A second study of the injectable anti-obesity medication, semaglutide, has confirmed that the major weights reported in an earlier study this month establish the reliability and potency of this new drug. With obesity affecting more than 40 percent of American adults, the findings could have a significant impact on stress management in primary care and other settings. The study is published today in the Journal of the American Medical Association.

The 68-week study was conducted at 41 sites in the United States from August 2018 to April 2020 and was designed to promote total weight loss with semaglutide by combining the medication with a more diet and physical activity program. intensity than that used in the STEP 1 test, published online February 10th in the New England Journal of Medicine. All participants in the new STEP 3 study received 30 sessions of intensive behavioral therapy including diet and physical activity counseling, combined with an 8-week, 1000-1200 kcal food replacement diet. / day, in which snacks, food bars, and entrances are prepared.

“We wanted to encourage extreme weight loss with tight behavior therapy and see what effect semaglutide could add to additional weight loss,” said lead author Thomas Wadden, PHD, professor of psychology in the Department of Science at the Perelman School of Medicine at the University of Pennsylvania.

The 611 participants in the STEP 3 test had an average starting weight of 233 pounds with a body index of 38 kg / m2. Participants taking semaglutide received a 2.4 mg dose once a week. After 68 weeks of treatment, the semaglutide group lost an average of 16 percent of baseline body weight, equivalent to 37 pounds, compared with 5.7 percent, 14 pounds for those who were severely assigned behavioral combined with placebo. Significantly higher proportions of participants with semaglutide treatment (75 percent), compared with placebo (27 percent), achieved 10 percent or more weight loss of baseline weight.

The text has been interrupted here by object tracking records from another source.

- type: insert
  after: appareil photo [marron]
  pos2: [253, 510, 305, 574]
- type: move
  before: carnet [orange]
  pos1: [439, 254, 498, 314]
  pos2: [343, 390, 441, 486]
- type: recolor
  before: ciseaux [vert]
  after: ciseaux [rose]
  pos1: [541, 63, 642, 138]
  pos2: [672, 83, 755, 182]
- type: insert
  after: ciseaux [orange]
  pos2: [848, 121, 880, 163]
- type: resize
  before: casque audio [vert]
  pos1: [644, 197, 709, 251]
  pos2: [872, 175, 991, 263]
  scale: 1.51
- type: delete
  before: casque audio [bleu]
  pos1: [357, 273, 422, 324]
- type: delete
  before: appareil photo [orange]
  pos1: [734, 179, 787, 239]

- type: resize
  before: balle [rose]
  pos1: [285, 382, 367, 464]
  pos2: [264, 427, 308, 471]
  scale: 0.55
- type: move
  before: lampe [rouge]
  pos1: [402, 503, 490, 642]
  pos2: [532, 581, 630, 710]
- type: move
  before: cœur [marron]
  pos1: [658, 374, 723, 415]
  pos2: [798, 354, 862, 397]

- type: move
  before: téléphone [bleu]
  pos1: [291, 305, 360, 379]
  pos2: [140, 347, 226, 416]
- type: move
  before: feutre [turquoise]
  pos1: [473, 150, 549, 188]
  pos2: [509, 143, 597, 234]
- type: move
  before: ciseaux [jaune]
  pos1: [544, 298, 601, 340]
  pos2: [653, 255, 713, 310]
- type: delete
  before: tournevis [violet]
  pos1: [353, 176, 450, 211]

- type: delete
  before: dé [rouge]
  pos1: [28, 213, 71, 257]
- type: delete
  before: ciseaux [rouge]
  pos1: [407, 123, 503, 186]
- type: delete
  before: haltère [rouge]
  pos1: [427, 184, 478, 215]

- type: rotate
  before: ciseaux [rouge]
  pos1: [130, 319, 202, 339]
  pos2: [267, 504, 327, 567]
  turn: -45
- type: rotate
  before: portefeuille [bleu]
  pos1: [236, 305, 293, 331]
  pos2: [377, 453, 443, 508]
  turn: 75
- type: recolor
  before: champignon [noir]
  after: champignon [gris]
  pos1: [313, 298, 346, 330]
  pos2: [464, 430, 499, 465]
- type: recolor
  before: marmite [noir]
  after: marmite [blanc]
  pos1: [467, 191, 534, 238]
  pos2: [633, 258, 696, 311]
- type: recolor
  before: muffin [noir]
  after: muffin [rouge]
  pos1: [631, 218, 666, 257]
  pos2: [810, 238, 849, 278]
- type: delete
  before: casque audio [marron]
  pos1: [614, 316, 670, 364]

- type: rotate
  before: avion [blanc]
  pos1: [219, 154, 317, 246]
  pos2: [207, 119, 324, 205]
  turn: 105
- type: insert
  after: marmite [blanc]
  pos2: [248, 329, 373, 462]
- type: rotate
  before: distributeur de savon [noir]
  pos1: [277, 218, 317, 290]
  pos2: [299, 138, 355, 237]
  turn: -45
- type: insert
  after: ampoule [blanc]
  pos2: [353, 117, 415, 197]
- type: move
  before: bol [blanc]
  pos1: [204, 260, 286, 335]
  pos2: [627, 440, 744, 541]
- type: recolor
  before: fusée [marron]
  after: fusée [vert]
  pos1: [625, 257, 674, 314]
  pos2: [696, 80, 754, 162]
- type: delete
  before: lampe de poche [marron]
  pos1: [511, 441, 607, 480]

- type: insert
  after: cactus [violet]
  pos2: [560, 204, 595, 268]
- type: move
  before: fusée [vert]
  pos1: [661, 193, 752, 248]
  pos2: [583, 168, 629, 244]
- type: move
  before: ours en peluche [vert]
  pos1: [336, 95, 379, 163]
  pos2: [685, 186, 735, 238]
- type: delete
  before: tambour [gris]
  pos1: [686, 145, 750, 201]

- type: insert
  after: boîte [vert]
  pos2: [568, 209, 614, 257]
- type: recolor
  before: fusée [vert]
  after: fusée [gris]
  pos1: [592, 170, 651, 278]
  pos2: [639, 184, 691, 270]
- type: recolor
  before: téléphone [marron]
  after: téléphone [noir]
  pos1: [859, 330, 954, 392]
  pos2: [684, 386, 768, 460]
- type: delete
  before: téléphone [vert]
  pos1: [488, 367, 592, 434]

“This is a remarkable weight loss, especially for one-third of participants who lost 20 percent of baseline weight, a reduction that continues with a narrow gastrectomy, a bariatric surgery procedure that is being developed. widely used, “Wadden said. “Further research is needed to determine whether patients can sustain these significant losses with long-term use of 2.4 mg semaglutide.”

The greater weight loss achieved with semaglutide than with placebo was associated with greater improvements in cardiometabolic risk factors, including changes in waist circumference, systolic blood pressure, hemoglobin A1c, and triglycerides.

“These metabolic benefits and marked improvements in risk factors offer great promise for the prevention and treatment of diabetes and cardiovascular disease,” said W. Timothy Garvey, MD, study co-author and professor of medicine at in the Department of Nutritional Sciences at the University of Alabama in Birmingham. “The unprecedented level of weight loss is also sufficient to prevent and treat other obesity problems including osteoarthritis, sleep apnea, and non-alcoholic fatty liver disease,” he said.

Gastrointestinal side effects were reported by 83 percent of semaglutide participants and included moderate-to-severe nausea and diarrhea that improved over time, with no need to discontinue the. drug.

Semaglutide is a glucagon-like receptor agonist 1 (GLP-1) that, at a dose of 1.0 mg once weekly, is approved (as Ozempic) by the U.S. Food and Drug Administration for the management of type 2 diabetes. 2. The higher dose of 2.4 mg, currently being evaluated by the FDA for the management of breast weight, appears to affect desire centers in the brain that control hunger and cravings, leading to a reduction in food and calorie. Patients also report feeling full faster when eating. The medication is given once a week by subcutaneous injection.

“The results with semaglutide appear to be at the forefront of weight management that healthcare providers and their obese patients have been waiting for,” Wadden said. “It is clear that adding semaglutide to intensive behavioral therapy could significantly increase the proportions of patients who lose 10 percent or more of their starting weight, with accompanying improvements in health and mobility.”

A question left unanswered by this study is, how much lifestyle counseling is required with semaglutide to lose about 15 percent of baseline weight. Participants with Semaglutide treatment in the STEP 1 trial lost 14.9 percent of initial weight, with 18 sessions of lifestyle counseling, compared with 2.4 percent for placebo.

“For the placebo-treated participants in STEP 3, the 30 intensive behavioral sessions and a food replacement diet seemed to increase weight loss by about 3 percentage points, compared to the less intensive lifestyle counseling provided in the STEP 1 test, ”Wadden noted. “However, no comparative benefit has been observed in combining strict behavioral treatment with semaglutide, suggesting that further study is needed on the optimal lifestyle counseling program required with semaglutide at the higher dose. is currently being evaluated. “

Source:

University of Pennsylvania School of Medicine

Magazine Reference:

Wadden, TA, et al. (2021) Effect of subcutaneous Semaglutide vs. Placebo in association with behavioral intensity on body weight in obese or obese adults The STEP 3 randomized clinical trial. JAMA. doi.org/10.1001/jama.2021.1831.